Hi CW,

I just wanted to say hi, and wish you well with things.

Your sitch sounds very similar to mine. Though I just started straight in here at MLC!! I guess things had just gotten that much further down the road before I found this board.

I too am going through the L's right now, and child support etc. Not what I ever wanted to do, but realizing that I have to be tough on behalf of my children and theirs and our future and follow through on it.

We did move out of the dream house, which like yours was full of mixed memories. The only difference being that I didn't have a say in it, because we'd sold it just a few weeks before H left. It was a nice house, and the kids do miss it, but to be honest, it was like a breath of fresh air getting out of there too.
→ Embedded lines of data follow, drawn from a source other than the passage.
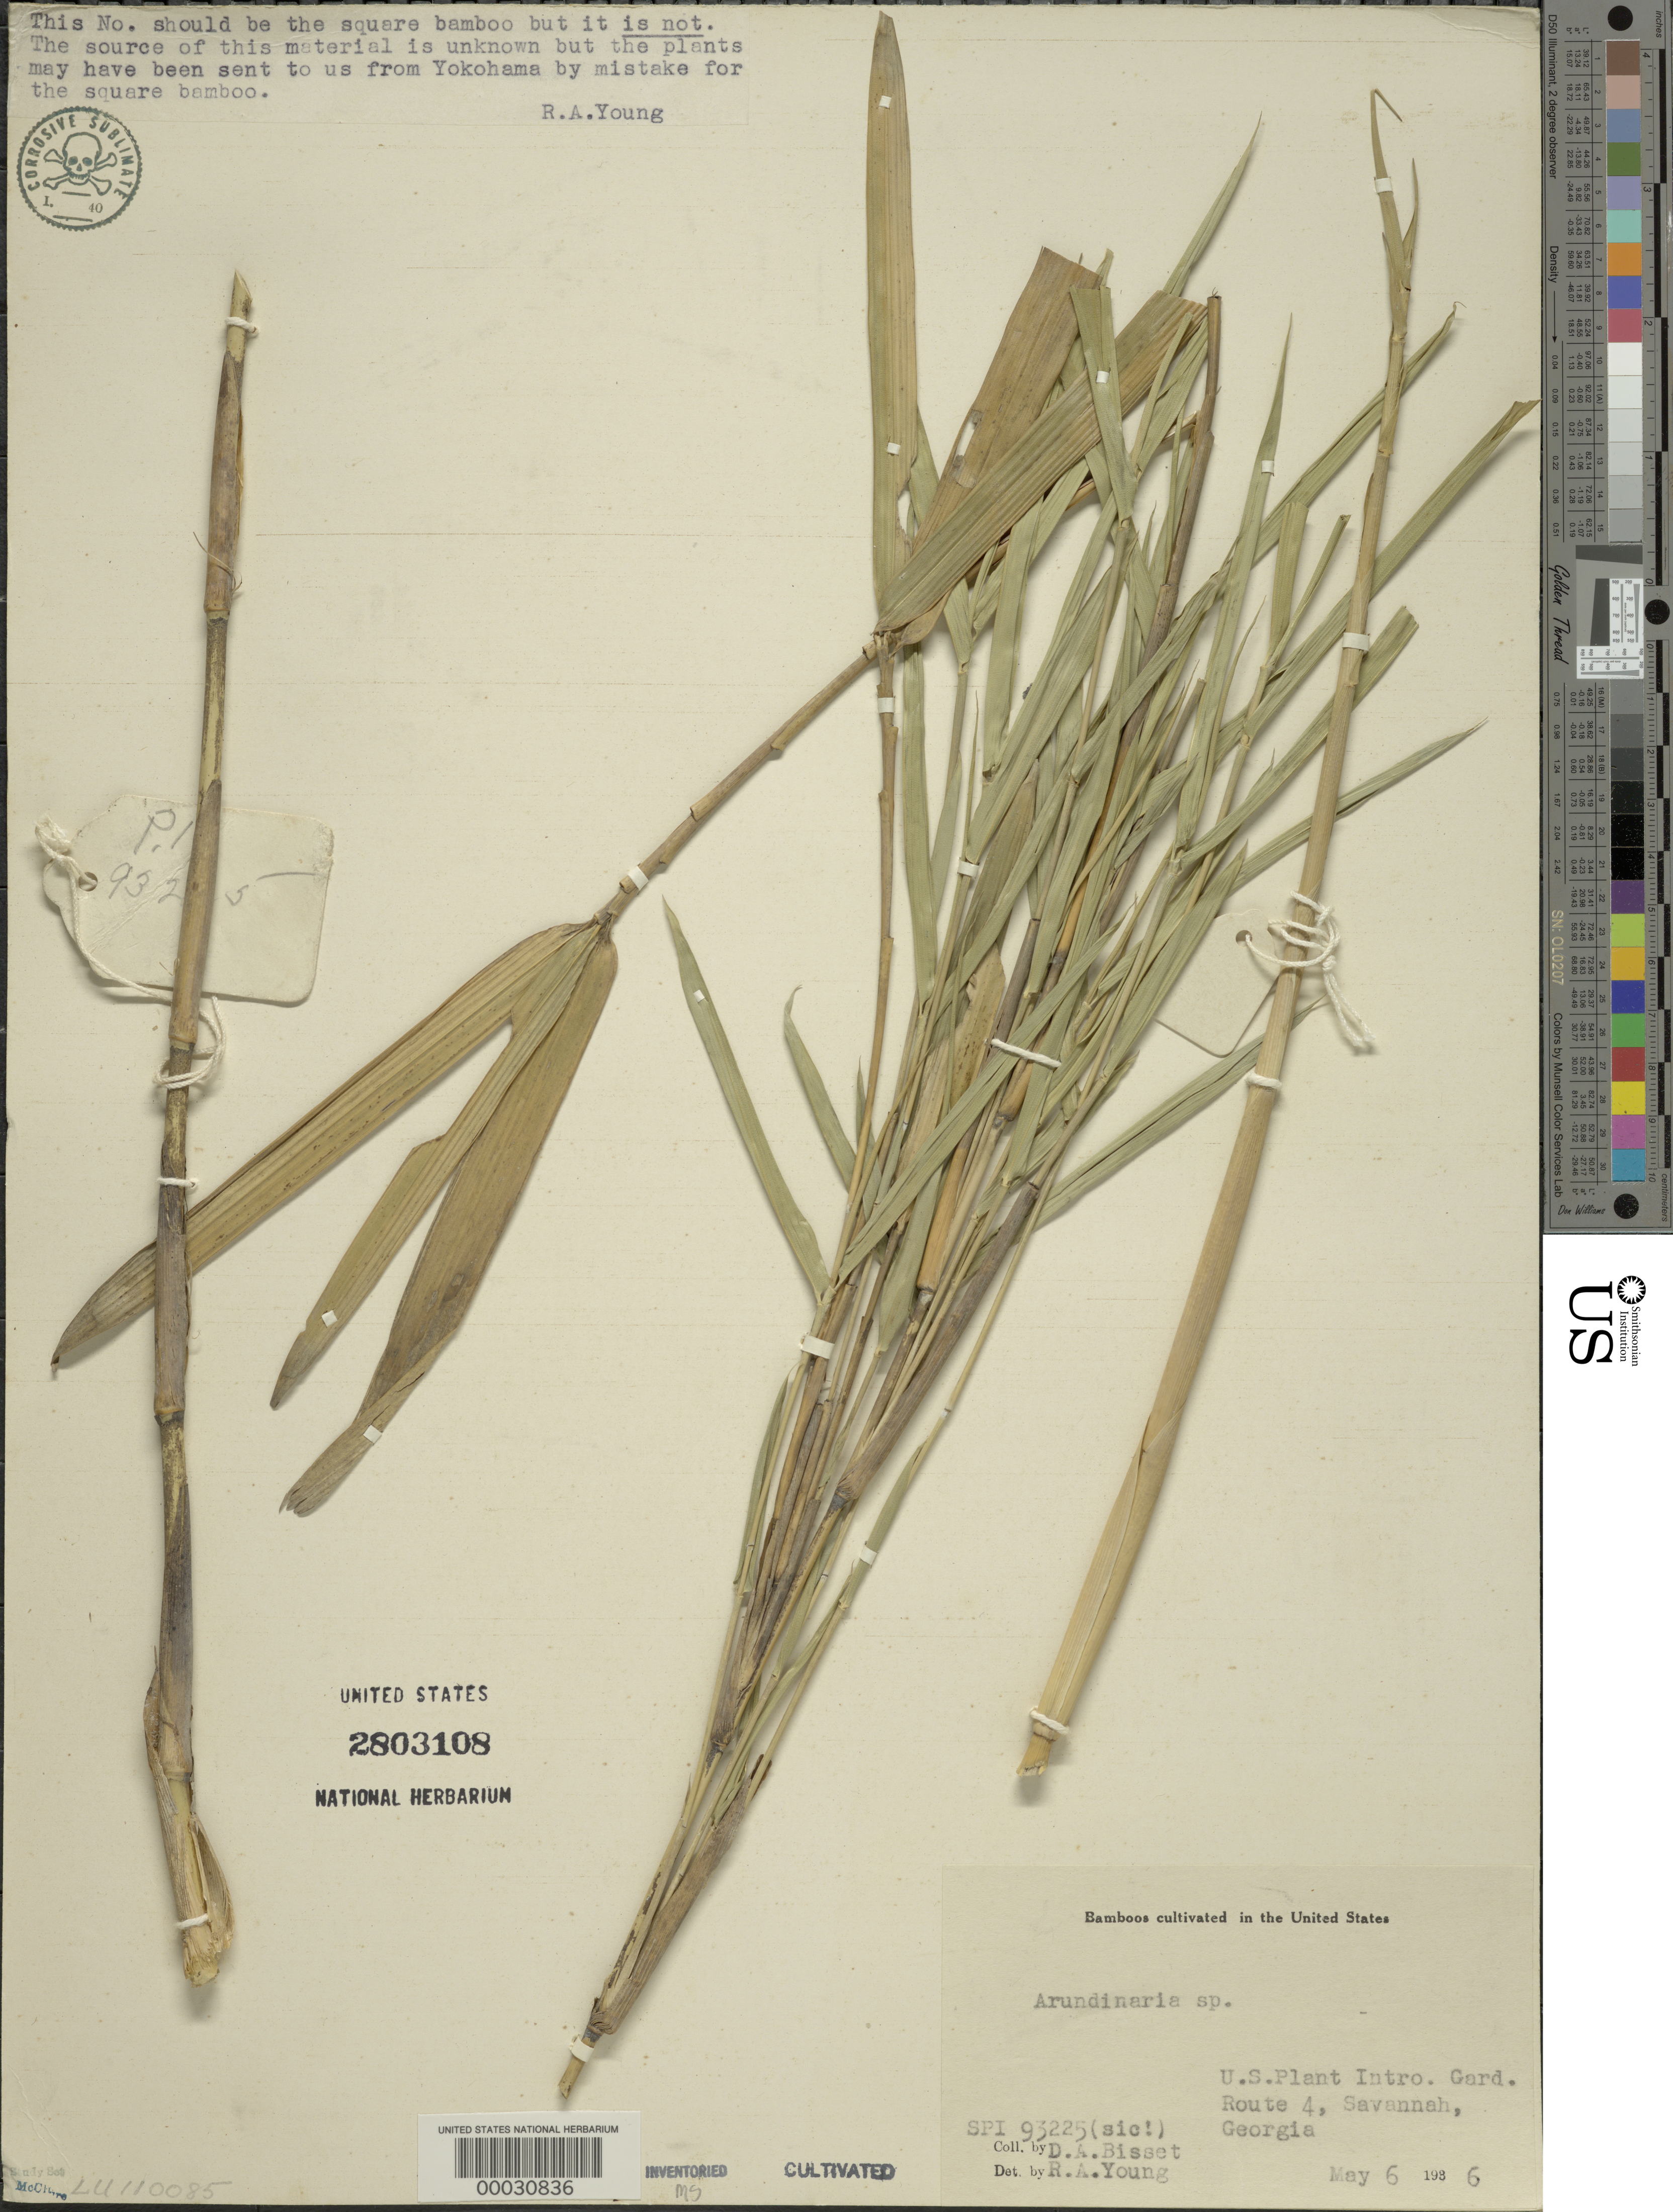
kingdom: Plantae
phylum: Tracheophyta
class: Liliopsida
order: Poales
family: Poaceae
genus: Arundinaria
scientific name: Arundinaria sp.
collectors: D. Bisset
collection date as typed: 06 May 1936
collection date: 1936-05-06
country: United States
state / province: Georgia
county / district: Chatham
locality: U.s.d.a. plant introduction station-savannah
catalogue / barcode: US 2803108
It was a suburb house, and the neighbours got all gossipy, and there were to many mixed memories. My kids are thriving in their new environment... still tough for me to start over, but I guess that would have happened no matter where I was. I did buy, but then I feel sort of "locked in" by the immediacy of the decision I made, so maybe renting for a while is not all that bad. Besides, if you look for a bit and get lucky, you can sometimes rent a much nicer place than you can buy.

I know the feeling after the L of the "purging cry". Last visit I didn't even cry (though I was sad). And yes, it does feel like D is inevitably moving forward. But you know, nothing is written in stone. Do what you need to do, and the rest will happen however that is.

Anyways, just stopping by, and hope you find good ways through all this, I totally hear where you're at!!